Researchers will also present new data from TERAVOLT, a consortium building a database of COVID-19 patients with lung cancer and other thoracic malignancies. Data presented April 28 at the American Association for Cancer Research Virtual Annual Meeting I on the first 200 patients in the database showed that nearly 35% of the patients died.
Data on 400 patients to be presented at ASCO show that higher mortality was associated with older age, poor performance status, multiple health conditions, and receiving chemotherapy in the three months before diagnosis with COVID-19. Prior use of corticosteroids or anticoagulants was also associated with increased risk of death. Treatment with immunotherapy or targeted drugs called tyrosine kinase inhibitors was not associated with increased risk of death. The mortality rate in the entire group of 400 patients after a median follow-up of 33 days was nearly 36%. The cause of death was COVID-19 in around 79% of the patients, while some other patients’ deaths were attributed just to cancer.

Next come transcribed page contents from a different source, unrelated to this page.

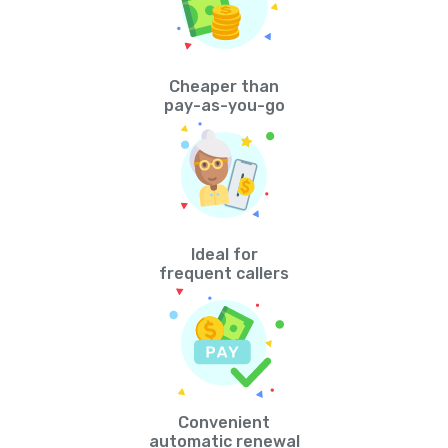
Cheaper than
pay-as-you-go
Ideal for
frequent callers
Convenient
automatic renewal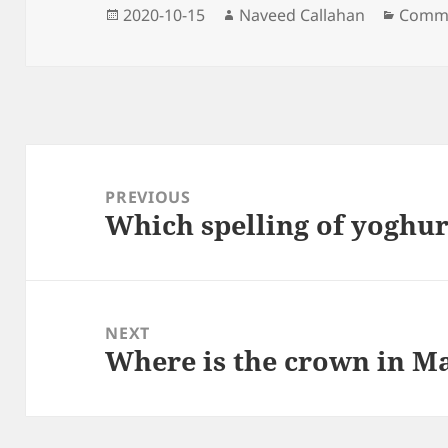
Posted
Author
Catego
2020-10-15
Naveed Callahan
Comm
on
Post
navigation
PREVIOUS
Which spelling of yoghurt
Previous
post:
NEXT
Where is the crown in M
Next
post: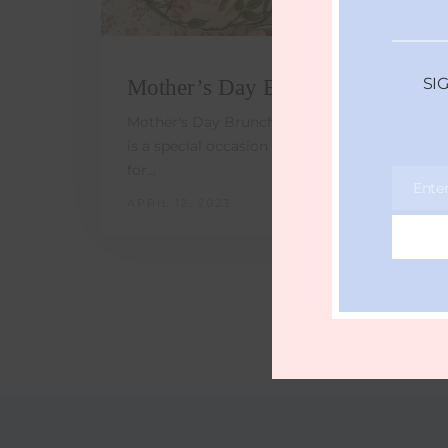
SI
Mother’s Day Brunch Ideas
Mother's Day Brunch Ideas - Mother's Day
is a special occasion to show appreciation
for…
Ente
Email
APRIL 12, 2023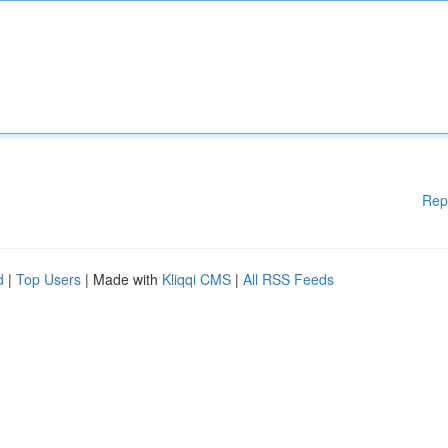
Rep
d
|
Top Users
| Made with
Kliqqi CMS
|
All RSS Feeds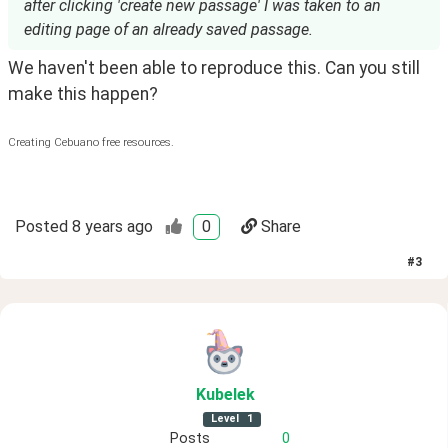
after clicking 'create new passage' I was taken to an
editing page of an already saved passage.
We haven't been able to reproduce this. Can you still 
make this happen?
Creating Cebuano free resources.
Posted
8 years ago
0
Share
#
3
Kubelek
Level
1
Posts
0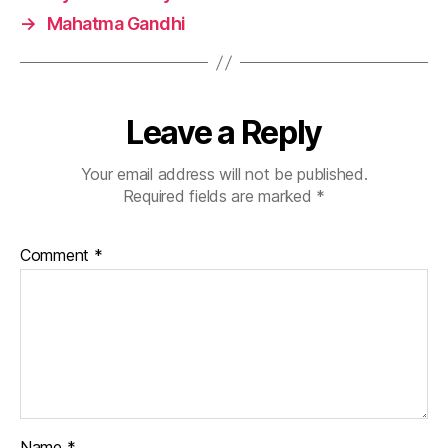
→
Mahatma Gandhi
Leave a Reply
Your email address will not be published.
Required fields are marked
*
Comment
*
Name
*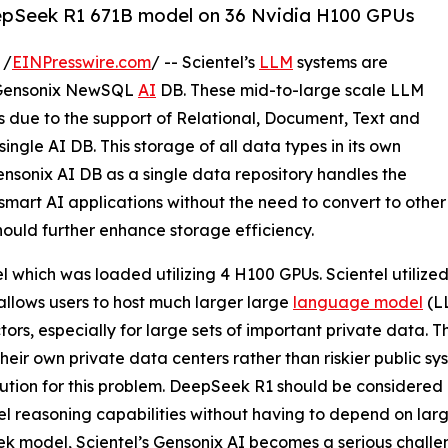
DeepSeek R1 671B model on 36 Nvidia H100 GPUs
 /
EINPresswire.com
/ -- Scientel’s
LLM
systems are
n Gensonix NewSQL
AI
DB. These mid-to-large scale LLM
s due to the support of Relational, Document, Text and
 single AI DB. This storage of all data types in its own
Gensonix AI DB as a single data repository handles the
smart AI applications without the need to convert to other
hould further enhance storage efficiency.
 which was loaded utilizing 4 H100 GPUs. Scientel utilize
y allows users to host much larger large
language model
(LL
ors, especially for large sets of important private data. Th
their own private data centers rather than riskier public 
lution for this problem. DeepSeek R1 should be considered a
el reasoning capabilities without having to depend on lar
 model, Scientel’s Gensonix AI becomes a serious challen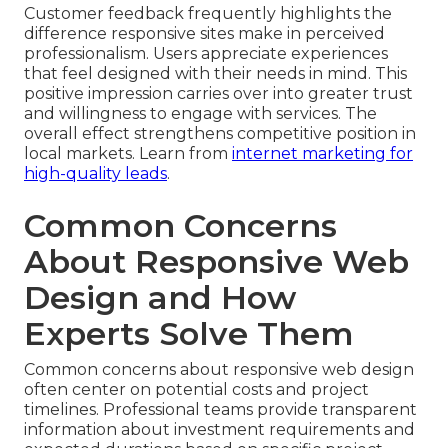
Customer feedback frequently highlights the
difference responsive sites make in perceived
professionalism. Users appreciate experiences
that feel designed with their needs in mind. This
positive impression carries over into greater trust
and willingness to engage with services. The
overall effect strengthens competitive position in
local markets. Learn from
internet marketing for
high-quality leads
.
Common Concerns
About Responsive Web
Design and How
Experts Solve Them
Common concerns about responsive web design
often center on potential costs and project
timelines. Professional teams provide transparent
information about investment requirements and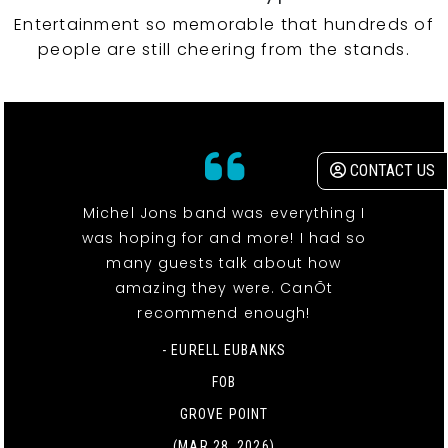
Entertainment so memorable that hundreds of
people are still cheering from the stands.
CONTACT US
Michel Jons band was everything I
was hoping for and more! I had so
many guests talk about how
amazing they were. CanÕt
recommend enough!
- EURELL EUBANKS
FOB
GROVE POINT
(MAR 28, 2026)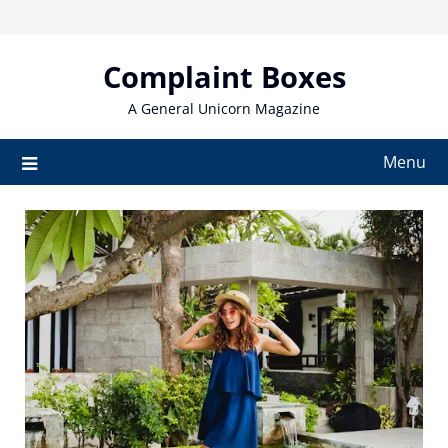
Skip
to
content
Complaint Boxes
A General Unicorn Magazine
Menu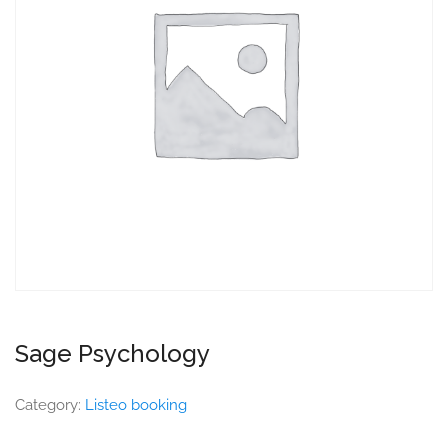
Sage Psychology
Category:
Listeo booking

In the end, a goal of the registries is to help determine which cancer patients may be particularly vulnerable so that measures can be taken to protect them. Warner says that cancer centers are trying to mitigate risk by screening patients for COVID-19 symptoms, testing patients for COVID-19 and trying to minimize clinic visits. But there aren’t yet clear, evidence-based guidelines on how to proceed. “It’s really the Wild West in how these things are being approached,” he says.